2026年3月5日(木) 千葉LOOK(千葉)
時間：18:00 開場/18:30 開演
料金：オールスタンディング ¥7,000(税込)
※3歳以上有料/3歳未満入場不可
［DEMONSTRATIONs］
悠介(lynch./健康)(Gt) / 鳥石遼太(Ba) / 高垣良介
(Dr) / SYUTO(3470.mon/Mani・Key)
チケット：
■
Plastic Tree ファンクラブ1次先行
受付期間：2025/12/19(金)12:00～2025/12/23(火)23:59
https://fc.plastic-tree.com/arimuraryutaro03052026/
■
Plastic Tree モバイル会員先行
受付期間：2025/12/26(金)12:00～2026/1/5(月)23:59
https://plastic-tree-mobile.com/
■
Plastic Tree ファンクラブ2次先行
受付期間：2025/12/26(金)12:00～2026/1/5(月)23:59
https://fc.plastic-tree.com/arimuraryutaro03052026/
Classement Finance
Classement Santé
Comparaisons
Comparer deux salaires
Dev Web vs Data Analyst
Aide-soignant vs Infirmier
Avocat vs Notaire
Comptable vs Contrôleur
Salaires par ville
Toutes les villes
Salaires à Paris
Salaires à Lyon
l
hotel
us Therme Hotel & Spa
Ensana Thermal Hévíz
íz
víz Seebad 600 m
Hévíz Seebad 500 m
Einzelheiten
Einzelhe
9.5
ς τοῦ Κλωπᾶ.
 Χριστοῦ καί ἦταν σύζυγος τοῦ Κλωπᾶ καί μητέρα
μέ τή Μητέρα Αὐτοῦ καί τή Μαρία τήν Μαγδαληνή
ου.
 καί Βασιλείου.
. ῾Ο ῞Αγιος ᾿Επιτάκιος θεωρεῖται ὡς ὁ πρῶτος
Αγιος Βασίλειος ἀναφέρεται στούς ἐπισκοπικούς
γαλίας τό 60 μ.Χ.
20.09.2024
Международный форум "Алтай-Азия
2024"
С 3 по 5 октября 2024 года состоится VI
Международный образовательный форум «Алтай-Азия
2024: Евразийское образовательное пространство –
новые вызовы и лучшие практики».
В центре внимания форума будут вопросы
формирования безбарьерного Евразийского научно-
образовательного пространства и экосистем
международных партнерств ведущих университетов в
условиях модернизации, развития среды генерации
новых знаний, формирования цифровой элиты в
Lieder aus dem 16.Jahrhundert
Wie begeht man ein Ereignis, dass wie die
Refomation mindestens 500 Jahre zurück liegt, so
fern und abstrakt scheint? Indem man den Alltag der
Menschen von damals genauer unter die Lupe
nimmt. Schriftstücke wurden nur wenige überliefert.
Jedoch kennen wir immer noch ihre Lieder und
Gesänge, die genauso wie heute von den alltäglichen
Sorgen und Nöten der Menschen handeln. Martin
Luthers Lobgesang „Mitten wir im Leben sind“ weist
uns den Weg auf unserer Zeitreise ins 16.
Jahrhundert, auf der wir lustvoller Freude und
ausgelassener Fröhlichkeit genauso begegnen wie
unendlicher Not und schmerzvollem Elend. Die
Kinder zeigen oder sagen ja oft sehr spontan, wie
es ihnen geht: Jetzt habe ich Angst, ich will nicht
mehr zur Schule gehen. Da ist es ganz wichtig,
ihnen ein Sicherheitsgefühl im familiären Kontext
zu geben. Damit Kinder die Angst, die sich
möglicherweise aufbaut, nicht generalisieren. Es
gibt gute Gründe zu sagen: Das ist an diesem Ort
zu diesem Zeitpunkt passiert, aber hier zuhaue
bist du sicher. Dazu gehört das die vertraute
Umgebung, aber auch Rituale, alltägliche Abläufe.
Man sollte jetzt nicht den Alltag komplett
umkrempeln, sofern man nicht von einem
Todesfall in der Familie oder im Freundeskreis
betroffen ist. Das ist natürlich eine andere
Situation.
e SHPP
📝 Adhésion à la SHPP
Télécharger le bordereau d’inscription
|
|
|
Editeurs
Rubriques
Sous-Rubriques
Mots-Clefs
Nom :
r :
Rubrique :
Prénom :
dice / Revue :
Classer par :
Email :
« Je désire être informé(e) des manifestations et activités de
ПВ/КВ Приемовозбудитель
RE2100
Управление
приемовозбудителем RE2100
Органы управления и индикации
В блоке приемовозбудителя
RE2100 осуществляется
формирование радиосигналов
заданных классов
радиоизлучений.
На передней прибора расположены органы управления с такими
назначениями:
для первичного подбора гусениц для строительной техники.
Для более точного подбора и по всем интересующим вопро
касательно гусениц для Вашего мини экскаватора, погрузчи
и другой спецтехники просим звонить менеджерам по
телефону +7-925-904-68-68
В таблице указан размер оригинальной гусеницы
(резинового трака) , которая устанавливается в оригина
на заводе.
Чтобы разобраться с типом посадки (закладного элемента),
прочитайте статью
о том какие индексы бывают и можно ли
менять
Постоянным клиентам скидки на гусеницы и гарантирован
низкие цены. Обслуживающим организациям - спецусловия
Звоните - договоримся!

+++

> **About this task**
Output every line of text in the records as one numbered list, leaving out any blank lines.

> **Task answer**
1. 2026年3月5日(木) 千葉LOOK(千葉)
2. 時間：18:00 開場/18:30 開演
3. 料金：オールスタンディング ¥7,000(税込)
4. ※3歳以上有料/3歳未満入場不可
5. ［DEMONSTRATIONs］
6. 悠介(lynch./健康)(Gt) / 鳥石遼太(Ba) / 高垣良介
7. (Dr) / SYUTO(3470.mon/Mani・Key)
8. チケット：
9. ■
10. Plastic Tree ファンクラブ1次先行
11. 受付期間：2025/12/19(金)12:00～2025/12/23(火)23:59
12. https://fc.plastic-tree.com/arimuraryutaro03052026/
13. ■
14. Plastic Tree モバイル会員先行
15. 受付期間：2025/12/26(金)12:00～2026/1/5(月)23:59
16. https://plastic-tree-mobile.com/
17. ■
18. Plastic Tree ファンクラブ2次先行
19. 受付期間：2025/12/26(金)12:00～2026/1/5(月)23:59
20. https://fc.plastic-tree.com/arimuraryutaro03052026/
21. Classement Finance
22. Classement Santé
23. Comparaisons
24. Comparer deux salaires
25. Dev Web vs Data Analyst
26. Aide-soignant vs Infirmier
27. Avocat vs Notaire
28. Comptable vs Contrôleur
29. Salaires par ville
30. Toutes les villes
31. Salaires à Paris
32. Salaires à Lyon
33. l
34. hotel
35. us Therme Hotel & Spa
36. Ensana Thermal Hévíz
37. íz
38. víz Seebad 600 m
39. Hévíz Seebad 500 m
40. Einzelheiten
41. Einzelhe
42. 9.5
43. ς τοῦ Κλωπᾶ.
44.  Χριστοῦ καί ἦταν σύζυγος τοῦ Κλωπᾶ καί μητέρα
45. μέ τή Μητέρα Αὐτοῦ καί τή Μαρία τήν Μαγδαληνή
46. ου.
47.  καί Βασιλείου.
48. . ῾Ο ῞Αγιος ᾿Επιτάκιος θεωρεῖται ὡς ὁ πρῶτος
49. Αγιος Βασίλειος ἀναφέρεται στούς ἐπισκοπικούς
50. γαλίας τό 60 μ.Χ.
51. 20.09.2024
52. Международный форум "Алтай-Азия
53. 2024"
54. С 3 по 5 октября 2024 года состоится VI
55. Международный образовательный форум «Алтай-Азия
56. 2024: Евразийское образовательное пространство –
57. новые вызовы и лучшие практики».
58. В центре внимания форума будут вопросы
59. формирования безбарьерного Евразийского научно-
60. образовательного пространства и экосистем
61. международных партнерств ведущих университетов в
62. условиях модернизации, развития среды генерации
63. новых знаний, формирования цифровой элиты в
64. Lieder aus dem 16.Jahrhundert
65. Wie begeht man ein Ereignis, dass wie die
66. Refomation mindestens 500 Jahre zurück liegt, so
67. fern und abstrakt scheint? Indem man den Alltag der
68. Menschen von damals genauer unter die Lupe
69. nimmt. Schriftstücke wurden nur wenige überliefert.
70. Jedoch kennen wir immer noch ihre Lieder und
71. Gesänge, die genauso wie heute von den alltäglichen
72. Sorgen und Nöten der Menschen handeln. Martin
73. Luthers Lobgesang „Mitten wir im Leben sind“ weist
74. uns den Weg auf unserer Zeitreise ins 16.
75. Jahrhundert, auf der wir lustvoller Freude und
76. ausgelassener Fröhlichkeit genauso begegnen wie
77. unendlicher Not und schmerzvollem Elend. Die
78. Kinder zeigen oder sagen ja oft sehr spontan, wie
79. es ihnen geht: Jetzt habe ich Angst, ich will nicht
80. mehr zur Schule gehen. Da ist es ganz wichtig,
81. ihnen ein Sicherheitsgefühl im familiären Kontext
82. zu geben. Damit Kinder die Angst, die sich
83. möglicherweise aufbaut, nicht generalisieren. Es
84. gibt gute Gründe zu sagen: Das ist an diesem Ort
85. zu diesem Zeitpunkt passiert, aber hier zuhaue
86. bist du sicher. Dazu gehört das die vertraute
87. Umgebung, aber auch Rituale, alltägliche Abläufe.
88. Man sollte jetzt nicht den Alltag komplett
89. umkrempeln, sofern man nicht von einem
90. Todesfall in der Familie oder im Freundeskreis
91. betroffen ist. Das ist natürlich eine andere
92. Situation.
93. e SHPP
94. 📝 Adhésion à la SHPP
95. Télécharger le bordereau d’inscription
96. |
97. |
98. |
99. Editeurs
100. Rubriques
101. Sous-Rubriques
102. Mots-Clefs
103. Nom :
104. r :
105. Rubrique :
106. Prénom :
107. dice / Revue :
108. Classer par :
109. Email :
110. « Je désire être informé(e) des manifestations et activités de
111. ПВ/КВ Приемовозбудитель
112. RE2100
113. Управление
114. приемовозбудителем RE2100
115. Органы управления и индикации
116. В блоке приемовозбудителя
117. RE2100 осуществляется
118. формирование радиосигналов
119. заданных классов
120. радиоизлучений.
121. На передней прибора расположены органы управления с такими
122. назначениями:
123. для первичного подбора гусениц для строительной техники.
124. Для более точного подбора и по всем интересующим вопро
125. касательно гусениц для Вашего мини экскаватора, погрузчи
126. и другой спецтехники просим звонить менеджерам по
127. телефону +7-925-904-68-68
128. В таблице указан размер оригинальной гусеницы
129. (резинового трака) , которая устанавливается в оригина
130. на заводе.
131. Чтобы разобраться с типом посадки (закладного элемента),
132. прочитайте статью
133. о том какие индексы бывают и можно ли
134. менять
135. Постоянным клиентам скидки на гусеницы и гарантирован
136. низкие цены. Обслуживающим организациям - спецусловия
137. Звоните - договоримся!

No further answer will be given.